*ACTIVITY*: Starting at the line that contains "Do the same for the wrapped", output each line through the end of the data exactly, and nothing more.

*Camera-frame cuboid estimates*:
>>>>>

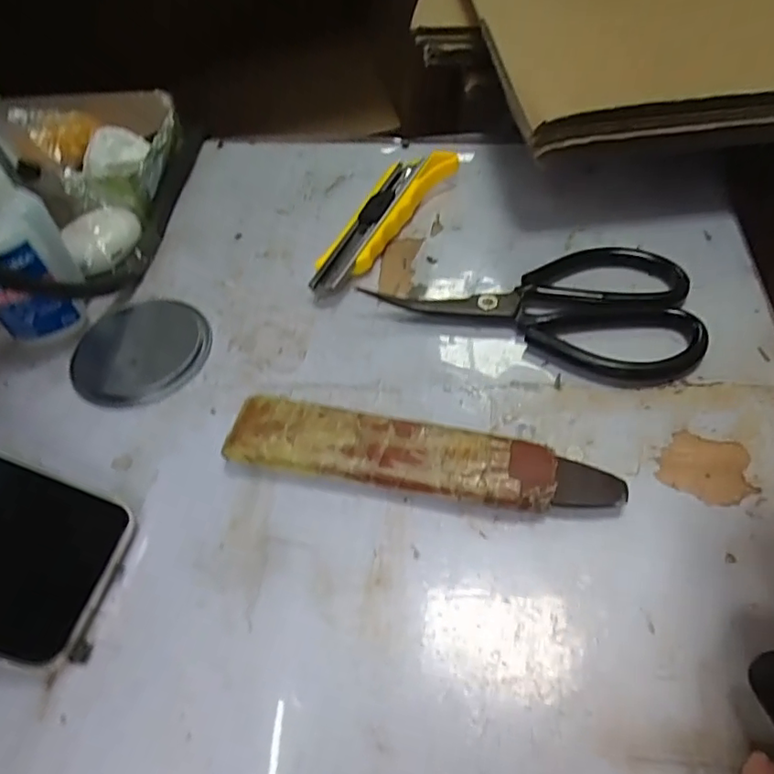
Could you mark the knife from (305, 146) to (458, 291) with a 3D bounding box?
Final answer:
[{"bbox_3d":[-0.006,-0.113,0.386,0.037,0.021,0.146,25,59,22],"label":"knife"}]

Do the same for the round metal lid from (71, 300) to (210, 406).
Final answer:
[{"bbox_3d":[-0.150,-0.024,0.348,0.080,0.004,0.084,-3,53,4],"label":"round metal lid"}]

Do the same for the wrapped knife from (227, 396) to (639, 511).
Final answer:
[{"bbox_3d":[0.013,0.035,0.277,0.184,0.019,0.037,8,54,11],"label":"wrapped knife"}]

<<<<<

*SOLUTION TO THE EXERCISE*:
Do the same for the wrapped knife from (227, 396) to (639, 511).
Final answer:
[{"bbox_3d":[0.013,0.035,0.277,0.184,0.019,0.037,8,54,11],"label":"wrapped knife"}]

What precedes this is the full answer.